Could you please retype exactly the lines from the start of the records below through the line that contains "Please cite this", both included, and leave out the pictures?

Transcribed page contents

/---

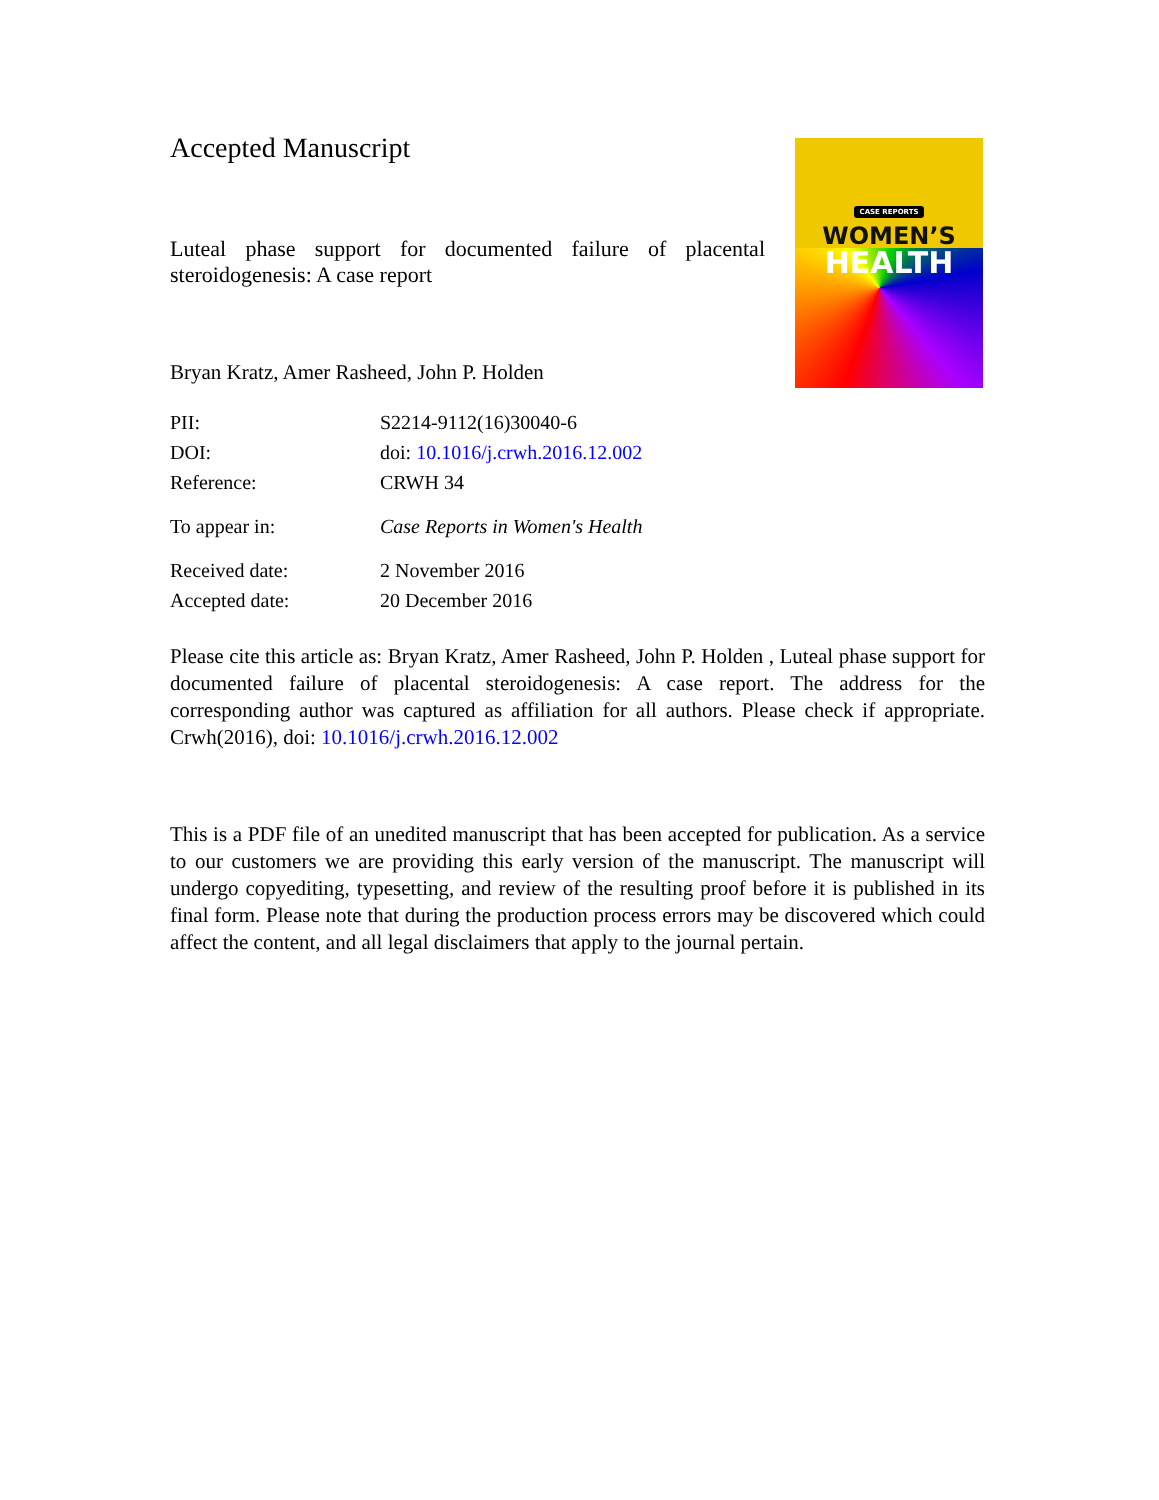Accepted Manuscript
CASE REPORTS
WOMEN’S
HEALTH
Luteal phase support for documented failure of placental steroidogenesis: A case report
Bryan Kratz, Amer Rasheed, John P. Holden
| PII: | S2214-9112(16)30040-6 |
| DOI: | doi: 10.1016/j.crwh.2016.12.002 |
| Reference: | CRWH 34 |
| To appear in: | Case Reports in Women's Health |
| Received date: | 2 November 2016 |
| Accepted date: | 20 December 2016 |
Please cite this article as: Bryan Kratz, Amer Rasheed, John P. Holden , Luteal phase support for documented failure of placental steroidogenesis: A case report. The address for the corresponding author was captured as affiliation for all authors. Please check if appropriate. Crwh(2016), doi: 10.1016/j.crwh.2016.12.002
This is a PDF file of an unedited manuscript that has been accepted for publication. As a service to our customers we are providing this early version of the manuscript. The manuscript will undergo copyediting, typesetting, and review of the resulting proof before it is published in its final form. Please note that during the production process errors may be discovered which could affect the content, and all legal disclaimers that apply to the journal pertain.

\---

▸ Output of the exercise:
Accepted Manuscript
CASE REPORTS
WOMEN’S
HEALTH
Luteal phase support for documented failure of placental steroidogenesis: A case report
Bryan Kratz, Amer Rasheed, John P. Holden
| PII: | S2214-9112(16)30040-6 |
| DOI: | doi: 10.1016/j.crwh.2016.12.002 |
| Reference: | CRWH 34 |
| To appear in: | Case Reports in Women's Health |
| Received date: | 2 November 2016 |
| Accepted date: | 20 December 2016 |
Please cite this article as: Bryan Kratz, Amer Rasheed, John P. Holden , Luteal phase support for documented failure of placental steroidogenesis: A case report. The address for the corresponding author was captured as affiliation for all authors. Please check if appropriate. Crwh(2016), doi: 10.1016/j.crwh.2016.12.002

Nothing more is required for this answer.